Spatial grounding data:

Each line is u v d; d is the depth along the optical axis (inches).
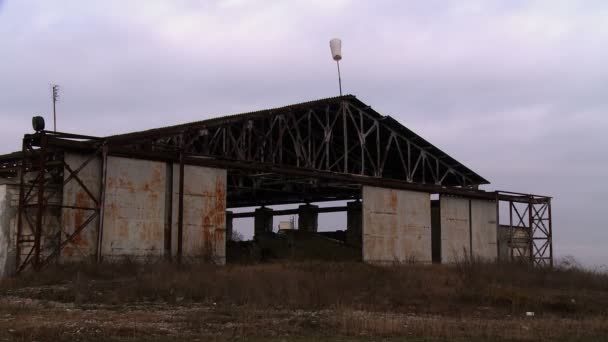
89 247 953.5
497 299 806.5
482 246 1737.2
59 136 925.8
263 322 563.2
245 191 1633.9
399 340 482.6
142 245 1018.7
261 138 1258.6
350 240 1787.6
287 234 1738.4
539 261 1766.7
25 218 922.1
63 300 701.3
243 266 1078.4
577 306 775.7
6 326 490.9
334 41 1477.6
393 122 1519.4
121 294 723.4
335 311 651.5
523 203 1867.6
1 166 1152.8
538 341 498.3
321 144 1380.4
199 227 1103.6
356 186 1486.2
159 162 1063.6
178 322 548.1
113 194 991.0
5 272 900.0
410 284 907.4
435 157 1672.0
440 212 1636.3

# TASK PROMPT:
Before answering, find the line with "334 41 1477.6" in the records above; then reproduce exactly each line from the first through that line, leaving out pictures.

# YOUR SOLUTION:
Each line is u v d; d is the depth along the optical axis (inches).
89 247 953.5
497 299 806.5
482 246 1737.2
59 136 925.8
263 322 563.2
245 191 1633.9
399 340 482.6
142 245 1018.7
261 138 1258.6
350 240 1787.6
287 234 1738.4
539 261 1766.7
25 218 922.1
63 300 701.3
243 266 1078.4
577 306 775.7
6 326 490.9
334 41 1477.6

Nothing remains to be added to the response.